WHAT IS REQUIRED:
From the records below, find each line with the string "การต" and copy it.

Transcribed page contents
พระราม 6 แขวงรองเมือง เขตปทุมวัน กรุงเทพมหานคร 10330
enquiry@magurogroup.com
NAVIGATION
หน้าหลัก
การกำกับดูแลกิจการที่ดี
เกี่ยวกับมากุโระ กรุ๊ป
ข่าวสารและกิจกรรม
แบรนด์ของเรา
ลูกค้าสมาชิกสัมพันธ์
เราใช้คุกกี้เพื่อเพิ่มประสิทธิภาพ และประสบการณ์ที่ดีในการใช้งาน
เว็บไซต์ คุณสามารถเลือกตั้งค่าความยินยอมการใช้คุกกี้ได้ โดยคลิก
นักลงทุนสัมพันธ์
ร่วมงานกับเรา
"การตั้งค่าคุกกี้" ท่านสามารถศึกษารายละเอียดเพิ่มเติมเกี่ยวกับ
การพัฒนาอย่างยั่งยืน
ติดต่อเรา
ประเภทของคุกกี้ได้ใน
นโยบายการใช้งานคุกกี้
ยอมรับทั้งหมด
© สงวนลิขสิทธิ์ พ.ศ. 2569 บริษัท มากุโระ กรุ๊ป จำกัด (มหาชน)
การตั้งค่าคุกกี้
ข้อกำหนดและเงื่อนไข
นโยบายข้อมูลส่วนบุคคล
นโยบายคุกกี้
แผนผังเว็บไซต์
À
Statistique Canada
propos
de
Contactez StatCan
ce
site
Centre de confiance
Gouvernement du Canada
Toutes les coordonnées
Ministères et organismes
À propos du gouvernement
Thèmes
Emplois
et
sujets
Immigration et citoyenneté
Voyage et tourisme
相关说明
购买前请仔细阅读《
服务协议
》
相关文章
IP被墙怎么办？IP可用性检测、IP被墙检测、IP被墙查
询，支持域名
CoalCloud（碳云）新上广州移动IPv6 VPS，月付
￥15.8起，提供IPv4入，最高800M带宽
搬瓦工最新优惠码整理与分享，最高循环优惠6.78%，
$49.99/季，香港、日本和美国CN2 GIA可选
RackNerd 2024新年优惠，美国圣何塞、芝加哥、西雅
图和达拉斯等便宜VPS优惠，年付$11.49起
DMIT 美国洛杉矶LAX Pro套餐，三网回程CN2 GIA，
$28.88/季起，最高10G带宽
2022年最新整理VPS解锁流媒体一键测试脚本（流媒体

EXERCISE OUTPUT:
"การตั้งค่าคุกกี้" ท่านสามารถศึกษารายละเอียดเพิ่มเติมเกี่ยวกับ
การตั้งค่าคุกกี้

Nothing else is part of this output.